Azerbaijan: several human rights defenders free at last, while others remain behind bars

18/03/2016
Press release
AFP

Paris-Geneva, March 18, 2016 - The Observatory for the Protection of Human Rights Defenders (FIDH-OMCT) welcomes the release yesterday of human rights defenders Rauf Mirqadirov, Rasul Jafarov, Anar Mammadli and Hilal Mammadov, and calls on the Azeri authorities to release those still detained, including Khadija Ismayilova and Intigam Aliyev.

On March 17, Rasul Jafarov, founder of the "Sport for Rights" campaign, was released by presidential pardon decree just a few hours after the European Court of Human Rights issued a judgment in his case, condemning Azerbaijan for violating his right to personal liberty. Messrs. Anar Mammadli, Head of the Election Monitoring and Democracy Studies Center (EMDSC), and Hilal Mammadov, Chief Editor of the newspaper Tolyshi sado (The Voice of Talysh), were also included in the presidential decree, along with 12 other political prisoners. Earlier in the morning, Rauf Mirqadirov, former correspondent of the Zerkalo newspaper in Turkey, was released by the Baku Court of Appeals, which commuted his six-year prison sentence into a suspended five-year sentence. Mr. Mirqadirov had been arbitrarily detained since April 2014 on trumped-up charges of "State treason".

"We are so relieved that many of those fighting for freedoms in Azerbaijan are now free. We nonetheless regret that independent journalist Khadija Ismayilova and prominent human rights lawyer Intigam Aliyev are still unjustly detained, and call for their immediate and unconditional release", FIDH Honorary President Souhayr Belhassen said today.

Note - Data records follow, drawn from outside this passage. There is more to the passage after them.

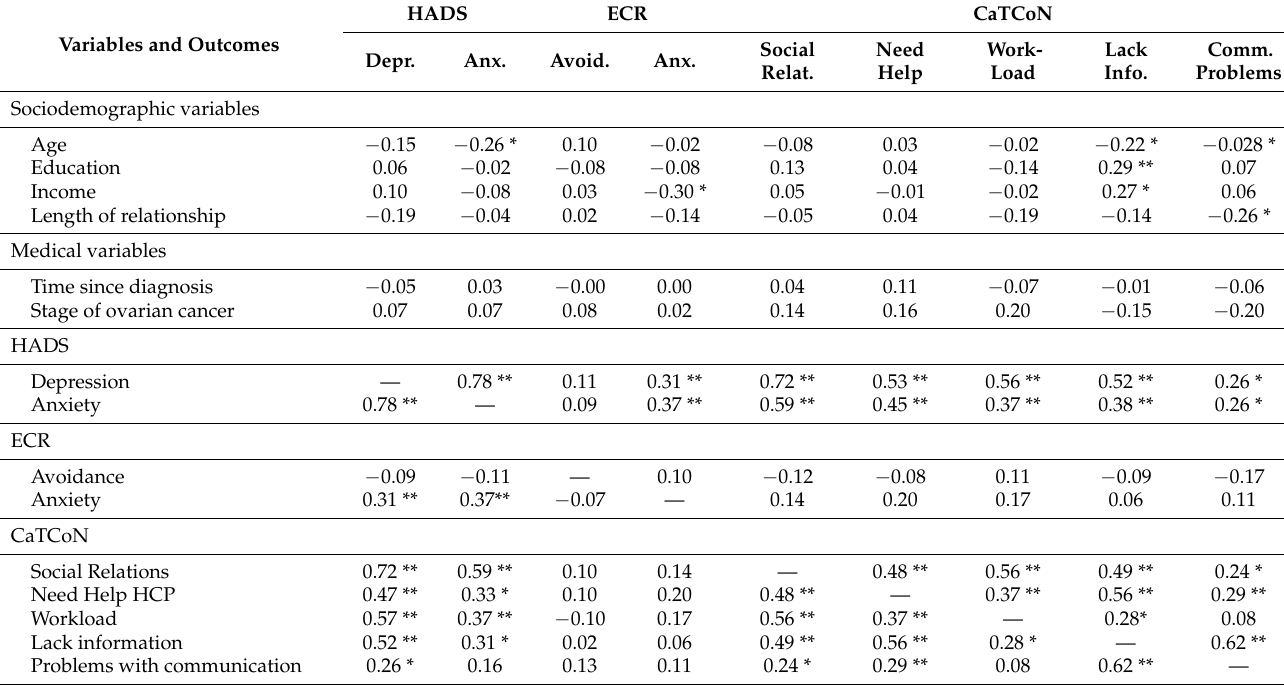
Table 1. Correlations between participant sociodemographic and patient medical variables with distress, attachment insecurity, and caregiving experiences and consequences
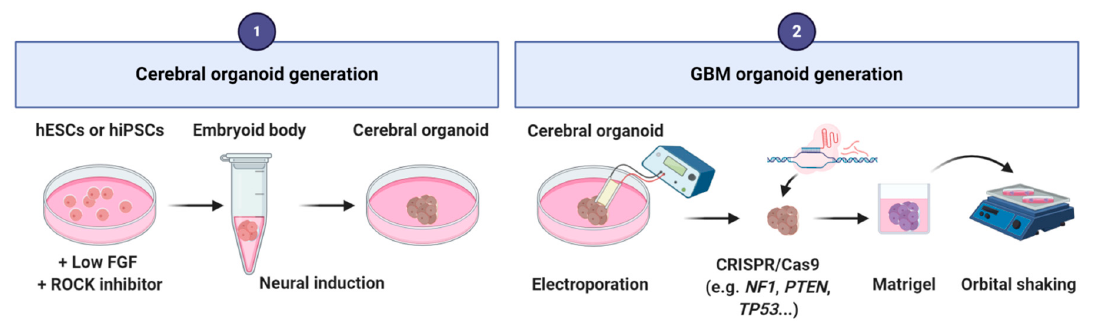
Figure 6. Main steps of the protocol for glioblastoma-derived from cerebral organoids generation.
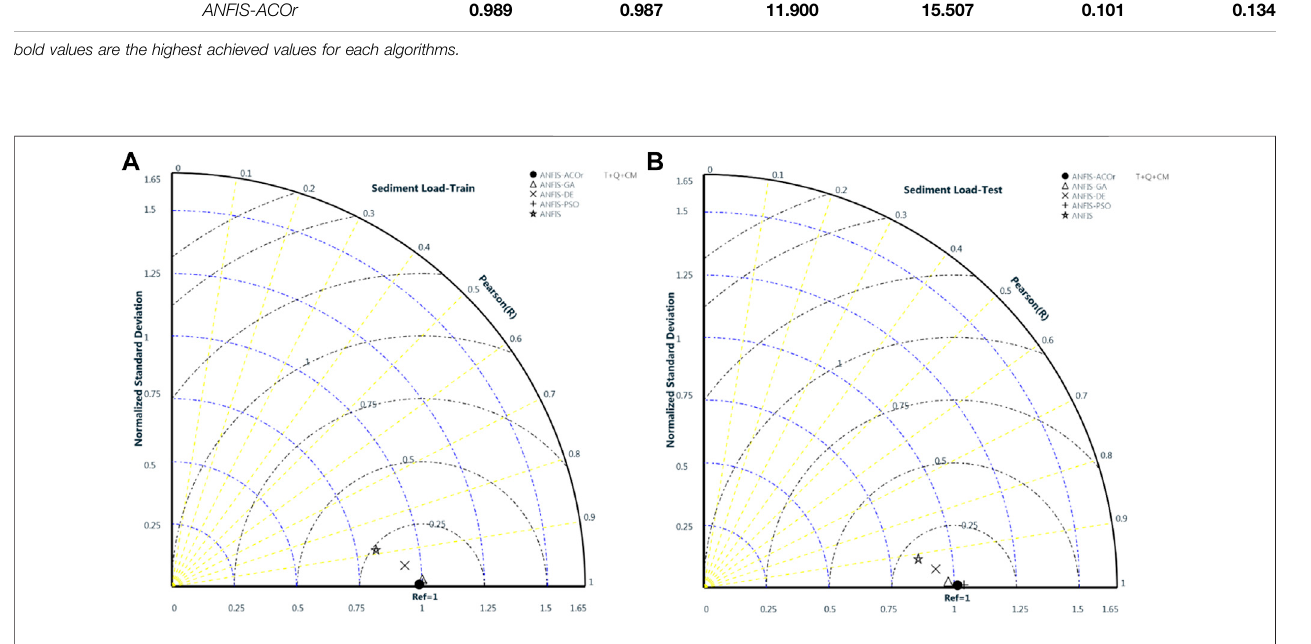
FIGURE 10 | Taylor diagram for Comparison between 5 Hybrid Algorithms in T+Q+CM set data in (A) -Train and (B) - Test phase.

"While we rejoice for those being released yesterday, we note that many others are yet to be released”, said OMCT Secretary General Gerald Staberock. "Others like our colleague Leyla Yunus, Head of the Institute for Peace and Democracy and OMCT General Assembly member, and her husband Arif Yunusov, do not figure on the list of those pardoned, which prevents them from accessing life-saving medical treatment in Berlin".

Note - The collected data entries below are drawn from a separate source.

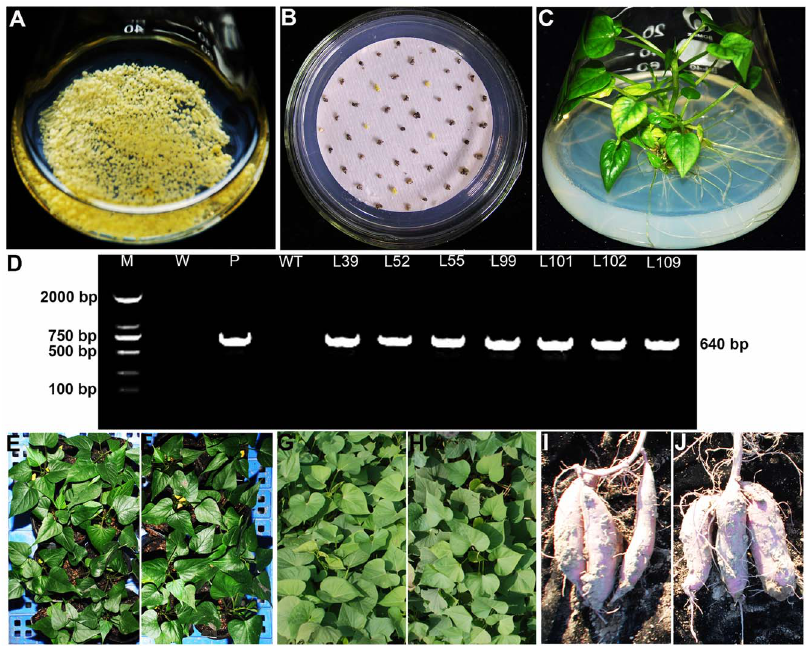
Fig. 4. Production of transgenic sweetpotato plants overexpressing the IbMas gene. (A) Embryogenic suspension cultures rapidly proliferating in MS medium containing 2.0 mg L 2 1 2,4-D. (B) PPT-resistant calluses formed on MS medium with 2.0 mg L 2 1 2,4-D, 100 mg L 2 1 Carb and 0.8 mg L 2 1 PPTafter 8 weeks of selection. (C) Regeneration of plantlets from PPT-resistant calluses on MS medium with 1.0 mg L 2 1 ABA, 100 mg L 2 1 Carb and 0.8 mg L 2 1 PPT. (D) PCR analysis of transgenic plants. Lane M: DL2000 DNA marker; Lane W: water as negative control; Lane P: plasmid pCAMBIA3301- IbMas as positive control; Lane WT: wild- type as negative control; Lanes L39, L52, L55, L99, L101, L102 and L109: transgenic plants. (E) and (F) WT and transgenic plants grown in a greenhouse, respectively. (G) and (H) WTand transgenic plants grown in a field, respectively. (I) and (J) Storage roots of WT and transgenic plants, respectively.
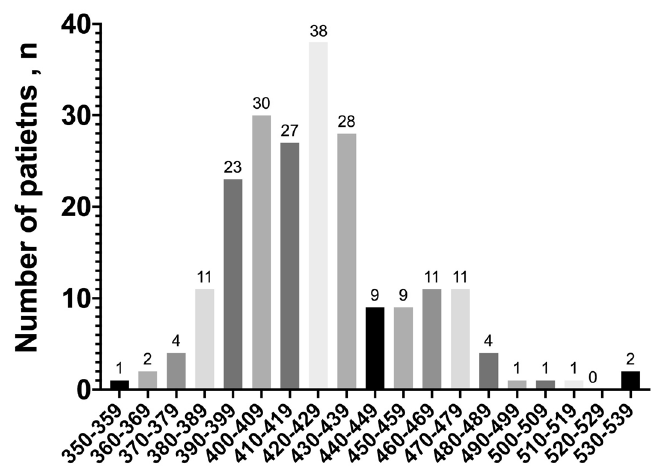
Figure 1. Distribution of patients according to the QTc interval during treatment, at 10 ms intervals. Only 2.9% (n = 6) of patients presented a QTc of more than 480 ms. Among the 4 patients presenting a QTc interval of ≥ 500 ms, 3 showed a wide QRS due to intraventricular conduction defects (left bundle branch block or right bundle branch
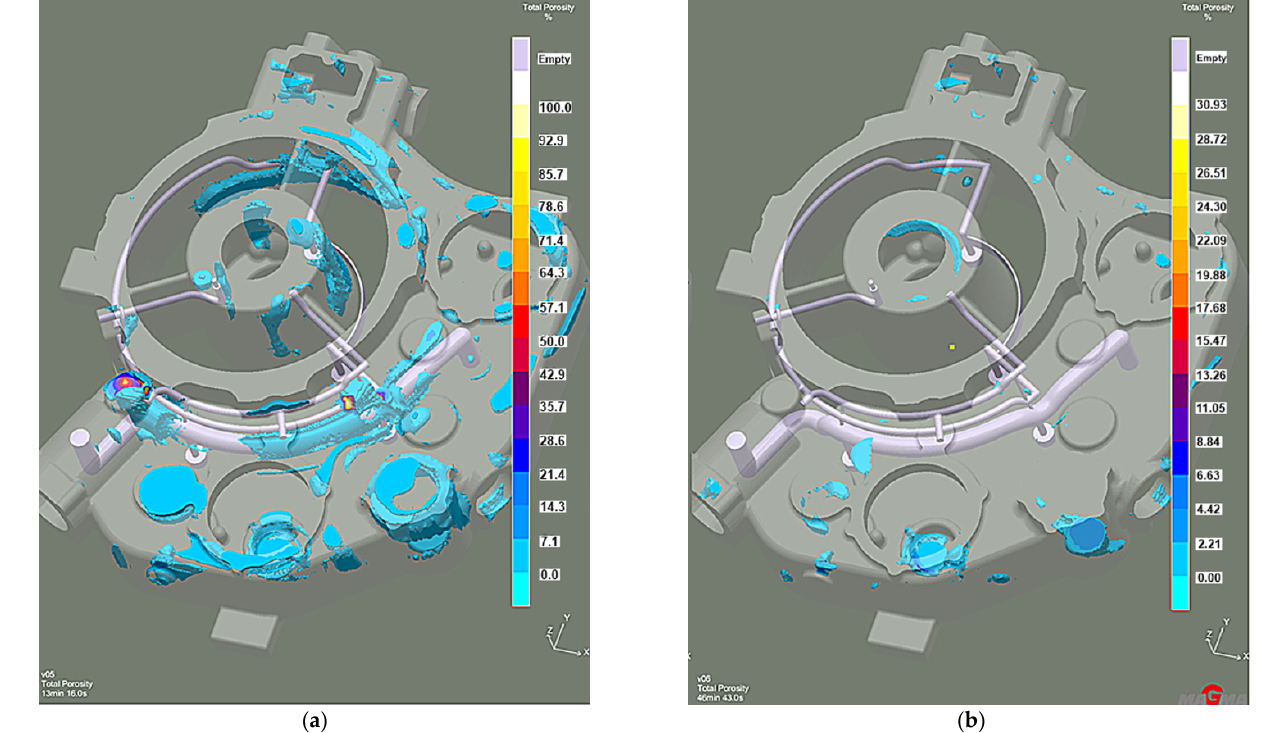
Figure 14. Stage 4 Total Porosity criterion: ( a ) the system without feeding elements; ( b ) the system with top feeding risers.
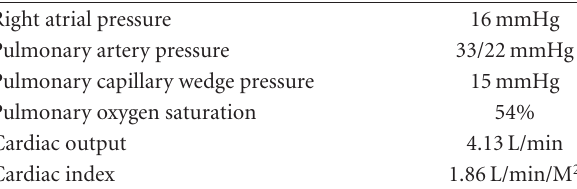
Table 1: Right heart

Most of the above-mentioned human rights defenders were arrested between April and December 2014 as part of a crackdown of Azeri authorities on civil society, while Azerbaijan was chairing the Committee of Ministers of the Council of Europe. Throughout 2015, the Observatory has tirelessly mobilised for their release, in particular through a fact-finding mission in Azerbaijan, a series of trial observations, and sustained advocacy before intergovernmental organisations such as the Council of Europe. In June 2015, after a heated debate and the adoption of a series of amendments, the Parliamentary Assembly of the Council of Europe had passed a landmark resolution calling for the release of human rights defenders and all political prisoners. On October 2015, Council of Europe Secretary General Thorbjørn Jagland had suspended the Council’s participation in a Baku-based Joint Working Group on Human Rights, echoing a recommendation of the Observatory. Eventually, in December 2015, the Secretary General decided to launch an enquiry under the rarely used Article 52 of the European Convention on Human Rights to investigate Azerbaijan’s persistent violation of the Convention.

The Observatory calls on the Azeri authorities to release Ms. Khadija Ismayilova and Mr. Intigam Aliyev immediately and unconditionally, to drop all charges against Mr. Rauf Mirqadirov, and to lift the travel ban on Leyla and Arif Yunus, so they can benefit from required medical care abroad. The Observatory more generally calls on the Azeri authorities to conform in any circumstances with the UN Declaration on Human Rights Defenders, as well as international and European standards such as the European Convention on Human Rights.

The Observatory for the Protection of Human Rights Defenders (OBS) was created in 1997 by FIDH and the World Organisation Against Torture (OMCT). The objective of this programme is to intervene to prevent or remedy situations of repression against human rights defenders.